Der Zustand der jungen Frau aber wollte sich nicht bessern; unausgesetzt beantwortete sie seinen Zuspruch mit den ständigen klagenden Worten: »Mich friert!« und ungezählte Male griff ihre kalte Hand nach der Stelle des Herzens. So vergingen drei Monate, und dem jungen Paar war noch keine einzige glückliche Stunde beschieden worden. Beide waren innerlich davon überzeugt, daß der schwergekränkte Vater den Gott der Gerechtigkeit gegen seine Kinder angerufen hatte; aber keiner traute sich, es dem andern einzugestehen.
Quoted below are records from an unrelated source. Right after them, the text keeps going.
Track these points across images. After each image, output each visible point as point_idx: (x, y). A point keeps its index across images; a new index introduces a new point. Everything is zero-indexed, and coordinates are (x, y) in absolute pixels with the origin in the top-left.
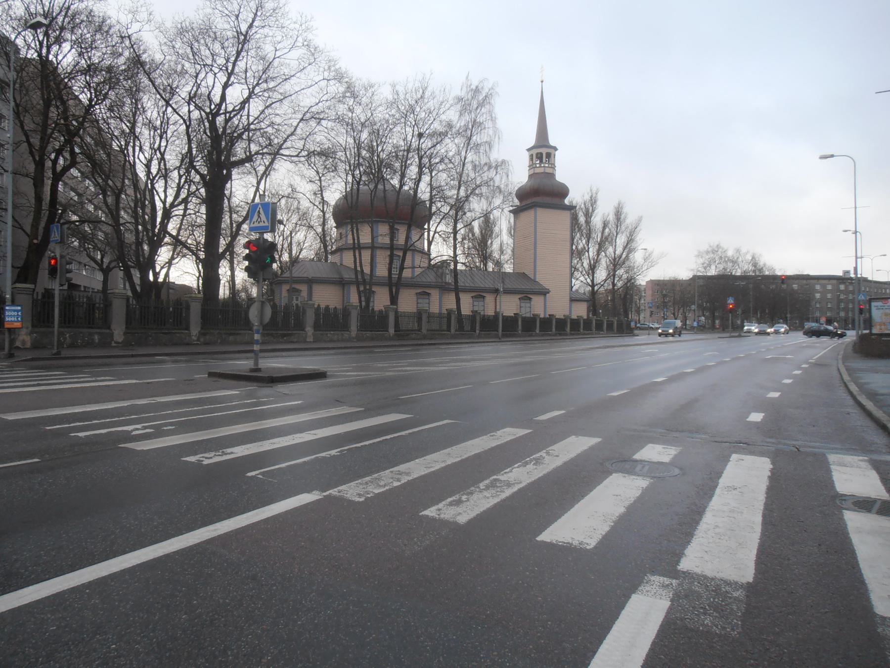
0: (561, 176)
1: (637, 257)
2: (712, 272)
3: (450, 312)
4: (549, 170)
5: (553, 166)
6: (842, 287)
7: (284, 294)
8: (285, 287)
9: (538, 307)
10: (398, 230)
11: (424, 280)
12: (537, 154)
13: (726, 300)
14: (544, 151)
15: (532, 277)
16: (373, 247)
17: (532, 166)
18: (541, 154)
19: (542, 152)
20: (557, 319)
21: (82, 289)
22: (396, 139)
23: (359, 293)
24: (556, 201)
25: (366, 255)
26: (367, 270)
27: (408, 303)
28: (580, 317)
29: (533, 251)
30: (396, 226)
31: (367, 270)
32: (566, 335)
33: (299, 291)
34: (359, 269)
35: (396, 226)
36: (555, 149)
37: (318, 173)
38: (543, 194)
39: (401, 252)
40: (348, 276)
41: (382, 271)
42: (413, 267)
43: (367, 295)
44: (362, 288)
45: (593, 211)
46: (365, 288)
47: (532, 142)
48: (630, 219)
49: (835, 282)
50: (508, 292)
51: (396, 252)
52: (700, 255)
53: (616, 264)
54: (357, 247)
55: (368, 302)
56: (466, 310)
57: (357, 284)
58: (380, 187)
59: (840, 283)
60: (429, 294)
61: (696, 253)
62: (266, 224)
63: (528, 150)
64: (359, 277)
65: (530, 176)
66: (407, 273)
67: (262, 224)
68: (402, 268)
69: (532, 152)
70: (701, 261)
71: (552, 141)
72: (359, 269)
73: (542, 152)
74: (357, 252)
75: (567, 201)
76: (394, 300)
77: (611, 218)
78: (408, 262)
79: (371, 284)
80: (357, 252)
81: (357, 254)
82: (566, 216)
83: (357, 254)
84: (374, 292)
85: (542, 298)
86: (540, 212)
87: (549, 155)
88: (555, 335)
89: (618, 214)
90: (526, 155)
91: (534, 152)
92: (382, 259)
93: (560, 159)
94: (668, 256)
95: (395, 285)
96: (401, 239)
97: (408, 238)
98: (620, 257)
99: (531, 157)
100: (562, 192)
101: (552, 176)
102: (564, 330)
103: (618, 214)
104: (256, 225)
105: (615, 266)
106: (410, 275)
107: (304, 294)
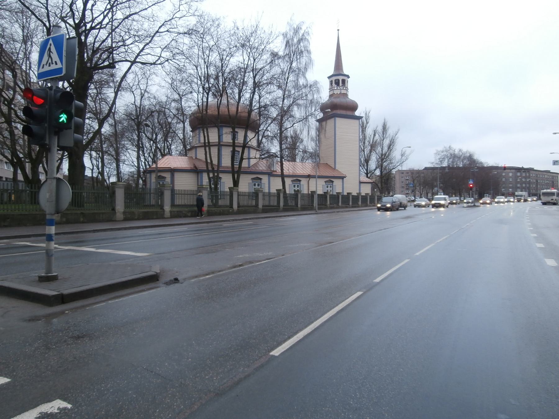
0: (353, 95)
1: (396, 154)
2: (445, 164)
3: (278, 191)
4: (343, 92)
5: (347, 90)
6: (519, 174)
7: (153, 180)
8: (154, 176)
9: (337, 187)
10: (237, 132)
11: (257, 169)
12: (336, 80)
13: (468, 183)
14: (341, 78)
15: (333, 166)
16: (220, 145)
17: (331, 89)
18: (339, 80)
19: (339, 79)
20: (353, 196)
21: (4, 179)
22: (237, 60)
23: (210, 178)
24: (349, 113)
25: (214, 150)
26: (215, 162)
27: (245, 185)
28: (367, 194)
29: (333, 148)
30: (236, 130)
31: (215, 162)
32: (358, 207)
33: (164, 178)
34: (209, 161)
35: (236, 130)
36: (348, 77)
37: (179, 94)
38: (340, 108)
39: (239, 150)
40: (202, 166)
41: (226, 162)
42: (249, 159)
43: (216, 181)
44: (211, 175)
45: (367, 123)
46: (214, 175)
47: (331, 72)
48: (391, 132)
49: (513, 171)
50: (320, 177)
51: (237, 149)
52: (437, 153)
53: (383, 158)
54: (207, 145)
55: (216, 185)
56: (290, 190)
57: (208, 172)
58: (224, 101)
59: (518, 171)
60: (261, 179)
61: (435, 152)
62: (59, 66)
63: (329, 78)
64: (210, 167)
65: (331, 96)
66: (245, 164)
67: (53, 67)
68: (242, 159)
69: (331, 79)
70: (439, 157)
71: (346, 72)
72: (209, 161)
73: (339, 79)
74: (207, 149)
75: (357, 113)
76: (236, 183)
77: (380, 129)
78: (246, 155)
79: (218, 172)
80: (207, 149)
81: (208, 150)
82: (356, 122)
83: (208, 150)
84: (220, 178)
85: (341, 180)
86: (339, 121)
87: (344, 81)
88: (342, 207)
89: (385, 128)
90: (328, 82)
91: (334, 79)
92: (227, 153)
93: (350, 83)
94: (418, 154)
95: (236, 173)
96: (240, 139)
97: (246, 136)
98: (385, 154)
99: (331, 83)
100: (353, 107)
101: (346, 95)
102: (349, 205)
103: (385, 128)
104: (47, 68)
105: (382, 160)
106: (247, 166)
107: (168, 180)
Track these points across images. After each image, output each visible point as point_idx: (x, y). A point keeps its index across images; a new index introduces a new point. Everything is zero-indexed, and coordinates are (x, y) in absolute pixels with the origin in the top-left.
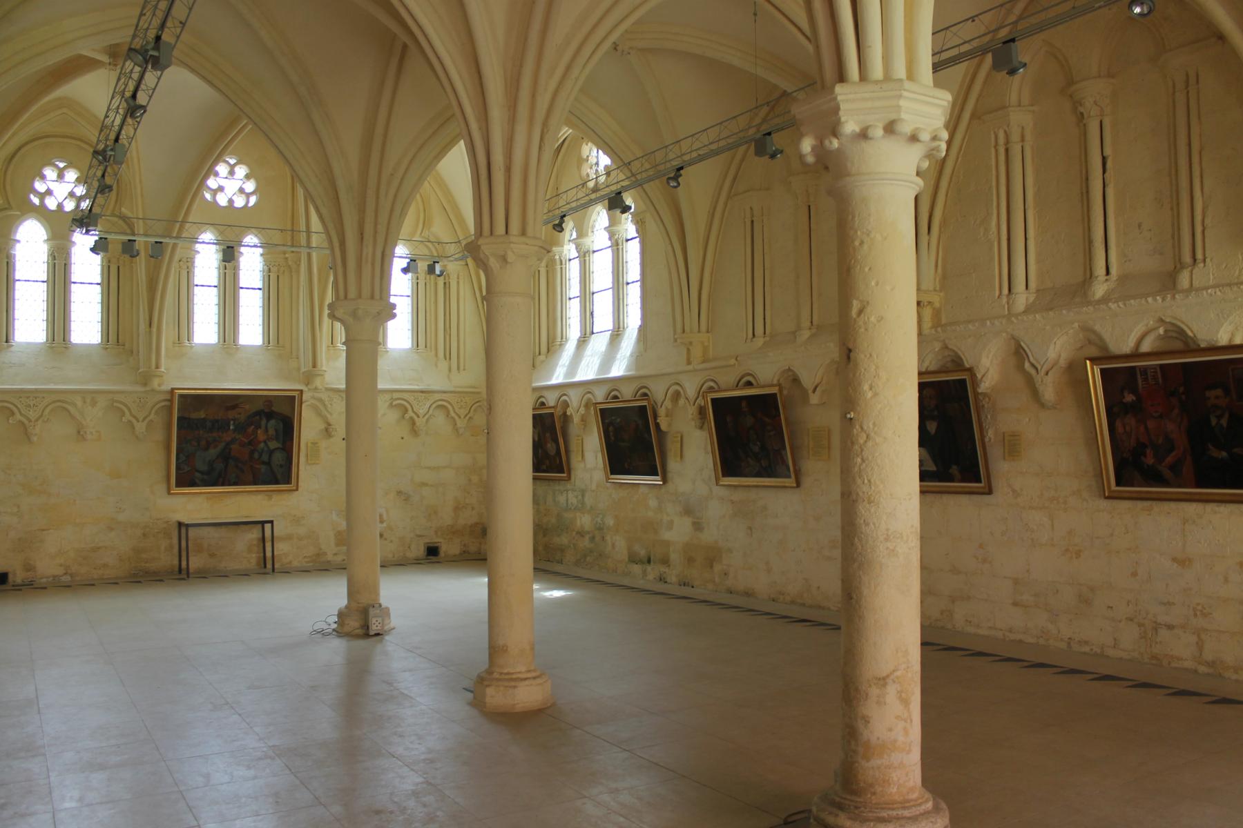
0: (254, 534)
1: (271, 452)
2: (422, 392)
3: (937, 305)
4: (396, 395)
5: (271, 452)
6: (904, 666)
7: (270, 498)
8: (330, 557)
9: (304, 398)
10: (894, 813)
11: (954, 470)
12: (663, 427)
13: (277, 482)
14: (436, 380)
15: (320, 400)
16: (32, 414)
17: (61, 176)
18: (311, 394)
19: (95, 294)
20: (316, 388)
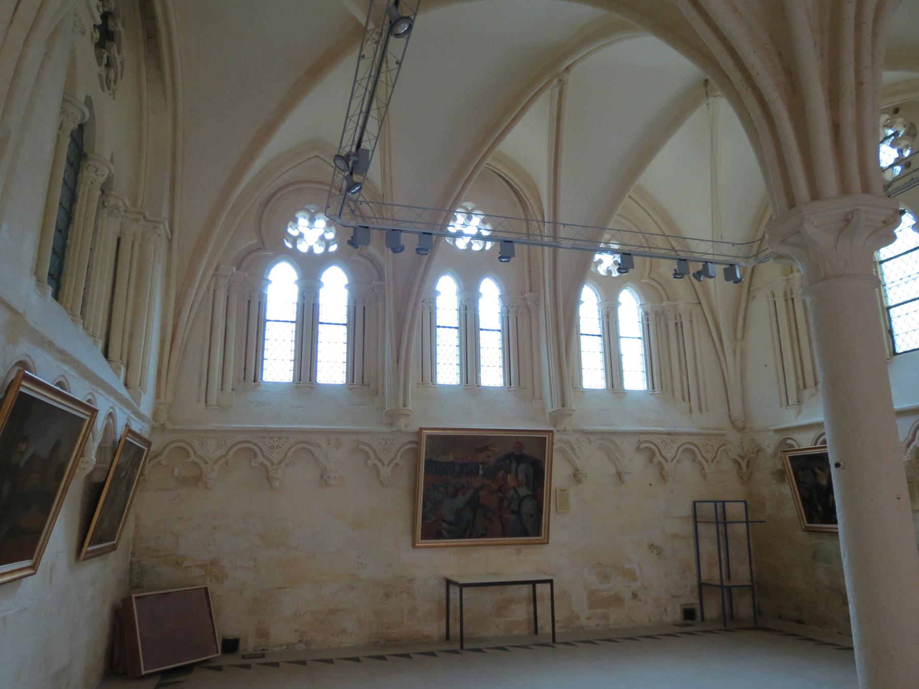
1: (521, 500)
2: (669, 434)
5: (521, 500)
14: (681, 421)
15: (569, 443)
16: (276, 457)
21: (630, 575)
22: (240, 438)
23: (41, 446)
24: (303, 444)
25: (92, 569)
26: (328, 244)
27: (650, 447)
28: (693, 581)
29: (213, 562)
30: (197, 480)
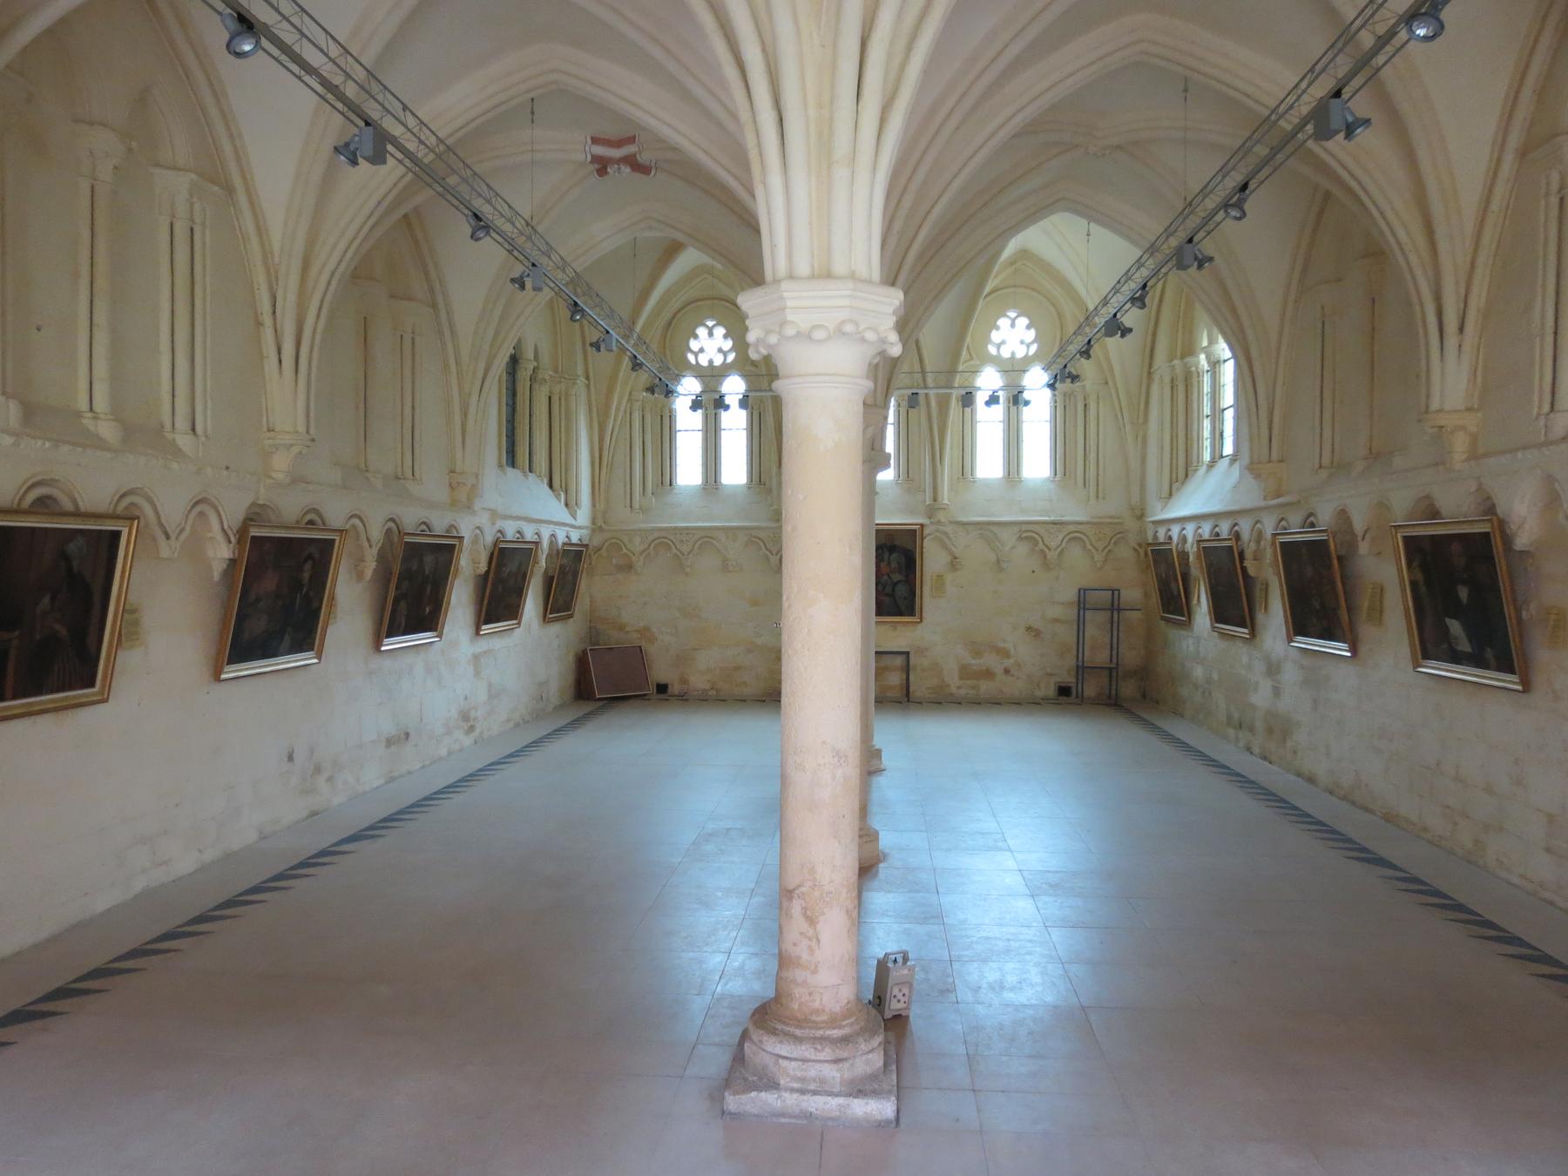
0: (899, 661)
1: (895, 584)
2: (1054, 523)
3: (1473, 429)
4: (1024, 528)
5: (895, 584)
6: (810, 883)
7: (895, 629)
8: (953, 689)
9: (926, 531)
10: (787, 1029)
11: (1489, 654)
12: (1252, 572)
13: (901, 614)
14: (1074, 512)
15: (945, 533)
16: (685, 549)
17: (711, 334)
18: (933, 528)
19: (742, 438)
20: (939, 522)
21: (1003, 653)
22: (656, 534)
23: (512, 567)
24: (705, 539)
25: (555, 628)
26: (725, 354)
27: (1029, 533)
28: (1070, 661)
29: (647, 629)
30: (628, 567)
Was sie befürchteten, war wirklich geschehen. Am Hochzeitstag war der Vater des Mädchens nach einem berühmten Heiligtum aufgebrochen, um dort Trost zu suchen in dem ihm widerfahrenen Leid. Sieben Wochen dauerte der Bittgang. Als er endlich an dem Heiligtum angelangt war und eifrig die vorgeschriebenen Andachtsübungen verrichtete, hörte er nachts im Traum eine Stimme, die zu ihm sprach: »Laß dein Herz weich statt zu Stein werden! Verzeihe deinem Kinde, das mit einem kalten Herzen behaftet ist, und verzeihe ihrem Mann, der ein Gerechter wurde durch die auferlegte Buße. Lege bei der Heimkehr einen roten Lotus, wie sie um diesen kleinen Tempel blühen, deinem kranken Kind auf die Stelle des Herzens, und alles wird gut enden.« Dreimal vernahm der alte Pilger im Traum dieselben Worte während dreier Nächte. Am dritten Tage dankte er dem Heiligen, grub eine der roten Lotusblumen neben dem Heiligtum mit den Wurzeln aus samt dem Erdreich und pilgerte heimwärts. Die Lotusblume aber blühte unterwegs täglich schöner und voller auf. In der siebenten Woche langte der Alte wieder in der Heimat an. Ohne vorher nach seinem Häuschen zu sehen, suchte er das Haus seines Schwiegersohnes auf, und als er den herrlichen Garten betrat, da erblickte er seine kranke Tochter, wie sie, in warme Decken gehüllt, mit müdem Antlitz und geschlossenen Augen in der Sonne ruhte. Neben ihr saß ihr Mann, streichelte ihre Hände und flüsterte ihr zärtliche Worte zu. Dann gewahrte er den Vater seiner Frau, und er neigte seinen Mund zu ihrem Ohr. Sie öffnete langsam die Augen, erkannte ihn, zitterte stärker als vorhin und streckte ihm die Hand entgegen. Und der alte Mann fühlte, daß die Hand seiner Tochter fischkalt war, und er vernahm ihr leises Wimmern: »Mich friert! Mich friert!«
Da brach der Alte den Lotusstengel, legte der Tochter die rote Blume auf die Stelle des Herzens, und siehe, in demselben Augenblick begannen die toten Augen der jungen Frau in altem Glanz zu leuchten; ihr Körper straffte sich; geschmeidig wie eine Gazelle sprang sie auf ihre Füße, griff mit der Hand nach dem Herzen und rief aus: »Ich fühle, wie mein Herzblut wieder warm durch meinen Körper rieselt!« Sie ergriff die Hand ihres staunenden Gatten, legte sie an ihr Herz, und die Stelle war warm. Da fielen die beiden dem Alten zu Füßen, und er gab ihnen nachträglich seinen väterlichen Segen.